Из родной старины - страница 12

стр.

Розовые облака загорались на утреннем небе.

В монастырских стенах мало-помалу просыпался народ. Служки и богомольцы, протирая сонные глаза, бежали к передним воротам, где уже собралась огромная толпа, гулко переговаривавшаяся; слышались громкие крики:

— Отворяй ворота! Чего от приятелей прятаться…

— Эх, братцы, скучно в обители сидеть!..

— Идем к казакам, — то-то у них раздолье…

Стража, охранявшая ворота, начала отгонять бердышами и саблями напиравшую ватагу; завязалась ссора и драка, в толпе засверкало обнаженное оружие…

В это время у задней стены монастыря тоже толпилась кучка людей.

Торопливо и безмолвно, одетые в черные рясы, согнувшись под тяжелой ношей, монахи один за другим выходили чрез маленькую потайную калитку из монастырских стен. Высокий клобук архимандрита Пахомия виднелся позади всех.
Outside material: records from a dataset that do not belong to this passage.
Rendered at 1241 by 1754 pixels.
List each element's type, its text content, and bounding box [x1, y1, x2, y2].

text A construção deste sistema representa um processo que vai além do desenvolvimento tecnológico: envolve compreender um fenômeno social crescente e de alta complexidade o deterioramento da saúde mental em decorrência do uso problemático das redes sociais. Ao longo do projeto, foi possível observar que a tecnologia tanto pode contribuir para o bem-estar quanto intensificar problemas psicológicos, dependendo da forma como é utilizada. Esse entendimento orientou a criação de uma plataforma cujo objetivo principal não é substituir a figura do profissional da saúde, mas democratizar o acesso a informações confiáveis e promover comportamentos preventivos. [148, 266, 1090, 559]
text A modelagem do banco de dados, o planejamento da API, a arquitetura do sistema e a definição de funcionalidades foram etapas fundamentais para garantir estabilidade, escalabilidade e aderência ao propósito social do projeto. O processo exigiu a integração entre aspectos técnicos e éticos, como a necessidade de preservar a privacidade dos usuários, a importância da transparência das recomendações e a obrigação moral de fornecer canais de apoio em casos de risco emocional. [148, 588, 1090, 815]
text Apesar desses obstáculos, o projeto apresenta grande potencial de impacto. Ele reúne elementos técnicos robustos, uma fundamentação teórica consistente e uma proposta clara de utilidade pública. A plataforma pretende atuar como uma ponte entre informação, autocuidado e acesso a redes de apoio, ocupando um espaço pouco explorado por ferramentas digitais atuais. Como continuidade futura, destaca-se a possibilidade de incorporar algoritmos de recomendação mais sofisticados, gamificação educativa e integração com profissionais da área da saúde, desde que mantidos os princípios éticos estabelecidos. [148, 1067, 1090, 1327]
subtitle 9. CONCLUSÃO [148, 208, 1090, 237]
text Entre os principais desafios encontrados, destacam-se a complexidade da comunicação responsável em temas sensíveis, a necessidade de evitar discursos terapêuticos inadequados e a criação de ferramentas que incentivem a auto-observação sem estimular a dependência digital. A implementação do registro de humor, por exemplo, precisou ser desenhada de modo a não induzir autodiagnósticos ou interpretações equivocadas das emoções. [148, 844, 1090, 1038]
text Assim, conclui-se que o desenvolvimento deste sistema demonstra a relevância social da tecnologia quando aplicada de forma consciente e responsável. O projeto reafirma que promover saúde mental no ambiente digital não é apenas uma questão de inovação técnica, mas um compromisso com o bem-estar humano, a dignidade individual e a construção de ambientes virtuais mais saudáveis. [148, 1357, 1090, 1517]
Бережно придерживая скрытый на груди драгоценный образ — святыню обительскую, — отец Пахомий вел тихую беседу с тучным казначеем.

— Шел бы ты с нами, отец Паисий, — говорил он, — не пощадят тебя разбойники.

— Нет, отец Пахомий, как решено, так и сделаю; куда мне идти?.. Только вас задержу, упаду на первой версте… А за обитель святую я с радостью пострадаю!

— Ну, как знаешь, Господь тебя благослови! — грустно сказал архимандрит.

Приняв благословение и облобызав руку отца Пахомия, казначей запер наглухо калитку и пошел к пустынным келиям.

Оставшиеся монахи — человек восемь — собрались на молитву в монастырской трапезной. Это были дряхлые, седовласые старцы, давно простившиеся с миром. Старый схимник лежал ниц перед образом. Тяжко и горестно вздыхая, тучный казначей присоединился к братии.

Между тем крики бушевавшей толпы перешли в оглушительный вопль.

Давно были выбиты ворота, и оборванные, буйные ватаги черни врывались потоками в мирную монастырскую обитель…

Атаман Нечай шел во главе всех, бок-о-бок с атаманом Черноусенко.

Нарядные и веселые, в шуме и гаме толпы атаманы лихо и радостно перекликались друг с другом.

— Вот похвалит нас батюшка Степан Тимофеевич, — кричал атаман Нечай.

— Да и поживимся вдоволь, — кричал Черноусенко… Только бы монахи казны не схоронили.

— Полно, брат, в такой обители и без казны поживы довольно!..

Затрещали двери монастырских кладовых. Начался разбойничий грабеж.

Там и здесь вспыхивали подожженные ветхие келии… Гулко гремели топоры о железные запоры.

Атаман Нечай добрался до трапезной. Взглянул разбойник на седовласых старцев, взглянул на свечи, ярко пылавшие перед образами, и остановился неподвижно буйный казак на пороге.

Старцы, погруженные в молитву, не обернулись к нему.

— Порешить, что ли, их? — шепнул ему Черноусенко.

— Оставь… Что за веселье стариковскую кровь лить…

И удалой атаман с шумом захлопнул дверь.

— Гайда, ребята, по кладовым! Обшаривай!..

И буйная толпа отхлынула от пустынных келий к ризницам и монастырским чуланам. Грабеж разгорался.


V

Возмездие

За полдня пути до Желтоводской обители ранним свежим утром шла грозная государева рать. Сотни четыре доброконных стрельцов ехали в боевом порядке; за ними выступал полк рейтаров, обученный по-иноземному; одноцветные, яркие кафтаны далеко виднелись на низменном берегу Волги. Пищали и мечи воинов отсвечивали ярким блеском.

Впереди всех неспешно ехал окольничий, князь Щербатов, дородный мужчина, лет под сорок. Князь хорошо выспался на привале, сытно поел перед походом и теперь весело балагурил с толстым дворецким.

— Вот, Тимофеич, зачем ты со мной увязался?.. Сидел бы в Москве, спал бы крепко, ел, бы сладко… А тут — ни свет, ни заря — в поход идешь; этак и с тела спадешь, пожалуй…

— Ничего, князинька, — говорил старый слуга, — потрудимся во славу Божию да государеву. А ежели тебя государь за выслугу пожалует, мне старику великая радость будет.

— Ладно, рассказывай, — смеялся князь, — небось, хотел бы на лежанке погреться да московских калачей поесть…

Царская рать приближалась к молодой березовой роще, откуда неслось щебетание ранних птиц. Громко фыркали кони, продираясь в густой траве и стряхивая тяжелые, светлые капли росы. Вот и роща; пахнуло лесной земляникой, цветами, и запахло грибами.